I totally agree. Watching sports is a lame activity.
With me, I was almost born into it. I remember collecting baseball cards when I was 5 and creating a fake game out of it. As I got older, I would play a sport every chance I got. Baseball, basketball, football, wrestling, swimming, golf, etc. Watching professionals play was only a natural progression.
My generation was different though because advanced video games were just being developed. I got so hooked on Madden 2002 when my cousin showed it to me. I shudder when I think about the hours spent playing Madden over the years. It was a genius business concept because you are a 'fan' and an 'active participator/player' at the same time. This really intensified the whole sports obsession and allowed me to think it was much more real than it was.
I suppose fantasy sports added to it to a degree too. There were others who were bigger players of that, but if I going to do something, I'm going to win it too. That's my attitude. I was in a single keeper league, for baseball, and I was scouting fucking high schools so that I'd have a small leg up on the competition.
I would sit in classes, starting in middle school, and draw up plays and build rosters. During lunch in high school, me and my friends would argue about professional athletes the entire time. When I got home, usually from a practice, my dad would be drunk and unavailable. Me being essentially home alone, I'd turn on the video game console and enter this different world.
By 16, I'm confident in saying that I could have ran a pro football franchise. I knew enough about scouting players and setting up systems that I could do better than some of the general managers currently in place. In fact, I became well known on a fan message board for my draft knowledge, as many of my predictions were quite accurate, especially when it came to finding "sleepers".
Furthermore, I knew all about body kinetics. I understood how the baseball swing worked, how the throwing motion worked, how tackling and blocking worked, how running worked, and how lifting worked. I could critique even pro players on their technique. If there's something positive to be gleamed from my sports obsession, this is it.
When I was 18, going to a university that had a good sports program was important to me! How sad. It didn't make rational sense to me, but I would tell everyone that I wanted a "big school atmosphere" and lots of "school spirit" when deep down, I just wanted a school that I'd be proud to wear a sweatshirt of in 10 years and have a good team to use in NCAA Football.

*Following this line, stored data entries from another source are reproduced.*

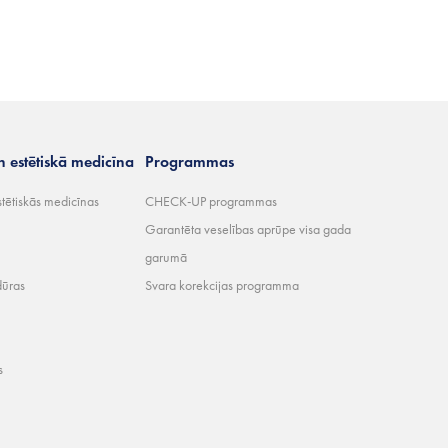
n estētiskā medicīna
Programmas
stētiskās medicīnas
CHECK-UP programmas
Garantēta veselības aprūpe visa gada
garumā
dūras
Svara korekcijas programma
s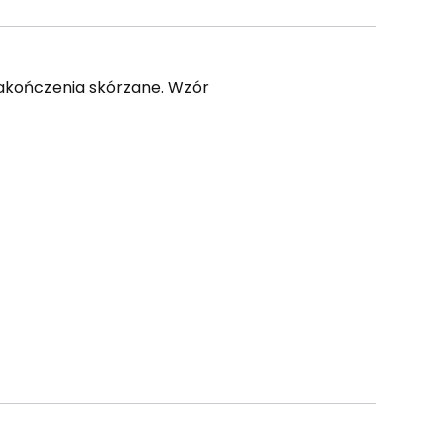
 Zakończenia skórzane. Wzór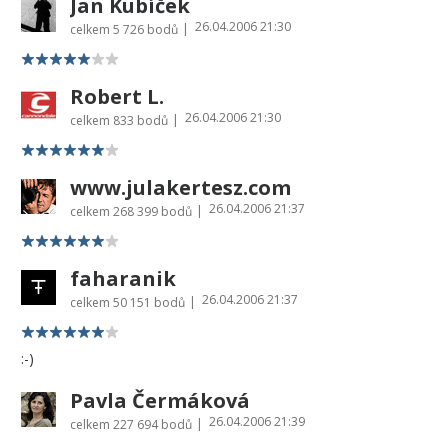
Jan Kubíček
26.04.2006 21:30
|
celkem
5 726 bodů
Robert L.
26.04.2006 21:30
|
celkem
833 bodů
www.julakertesz.com
26.04.2006 21:37
|
celkem
268 399 bodů
faharanik
26.04.2006 21:37
|
celkem
50 151 bodů
:-)
Pavla Čermáková
26.04.2006 21:39
|
celkem
227 694 bodů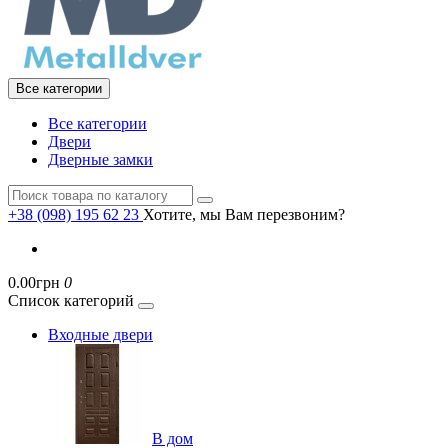
Все категории
Все категории
Двери
Дверные замки
+38 (098) 195 62 23
Хотите, мы Вам перезвоним?
0.00грн
0
Список категорий
Входные двери
В дом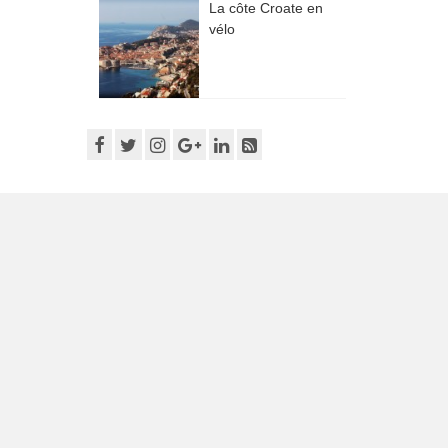
La côte Croate en
vélo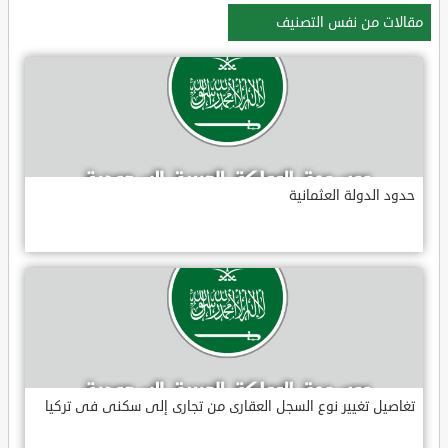
مقالات من نفس التصنيف
حدود الدولة العثمانية
تغاصيل تغيير نوع السجل العقارى من تجارى إلى سكنى فى تركيا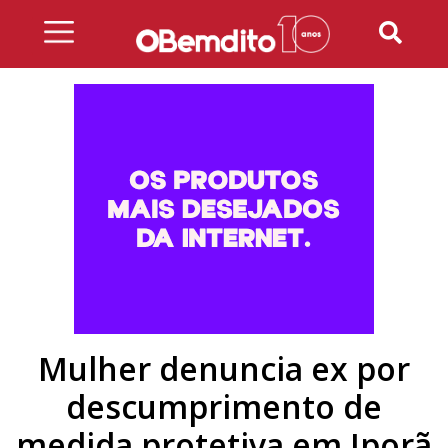
Skip
to
content
Mulher denuncia ex por
descumprimento de
medida protetiva em Iporã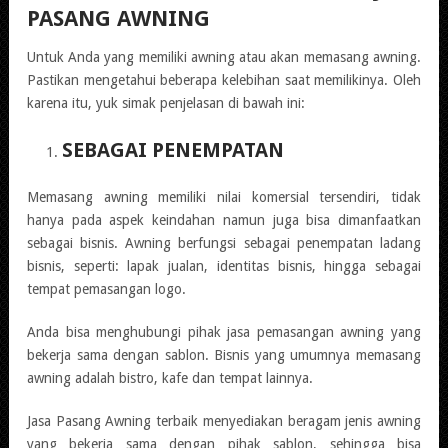
PASANG AWNING
Untuk Anda yang memiliki awning atau akan memasang awning.
Pastikan mengetahui beberapa kelebihan saat memilikinya. Oleh
karena itu, yuk simak penjelasan di bawah ini:
SEBAGAI PENEMPATAN
Memasang awning memiliki nilai komersial tersendiri, tidak
hanya pada aspek keindahan namun juga bisa dimanfaatkan
sebagai bisnis. Awning berfungsi sebagai penempatan ladang
bisnis, seperti: lapak jualan, identitas bisnis, hingga sebagai
tempat pemasangan logo.
Anda bisa menghubungi pihak jasa pemasangan awning yang
bekerja sama dengan sablon. Bisnis yang umumnya memasang
awning adalah bistro, kafe dan tempat lainnya.
Jasa Pasang Awning terbaik menyediakan beragam jenis awning
yang bekerja sama dengan pihak sablon, sehingga bisa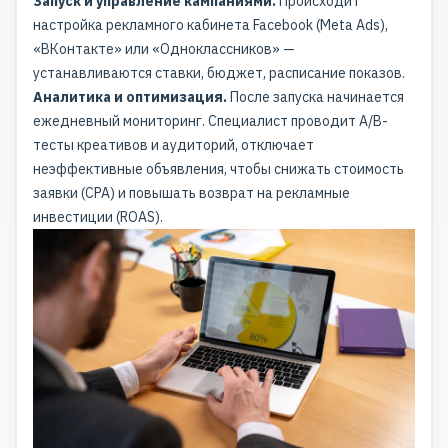
Запуск и управление кампаниями.
Происходит
настройка рекламного кабинета Facebook (Meta Ads),
«ВКонтакте» или «Одноклассников» —
устанавливаются ставки, бюджет, расписание показов.
Аналитика и оптимизация.
После запуска начинается
ежедневный мониторинг. Специалист проводит A/B-
тесты креативов и аудиторий, отключает
неэффективные объявления, чтобы снижать стоимость
заявки (CPA) и повышать возврат на рекламные
инвестиции (ROAS).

But if you look at my history in sports, you can see how it was truly a big part of my life, so my college decision was scarily logical. When I moved away from home, I finally got to develop as a person. I figured out my own morals and values, and sports was not even on the list. I think the grip that sports has on America (even as spectators) is because of an innate desire for war/dominance. I've taken the same obsessive desire and directed it towards other things that will actually further my real life dominance.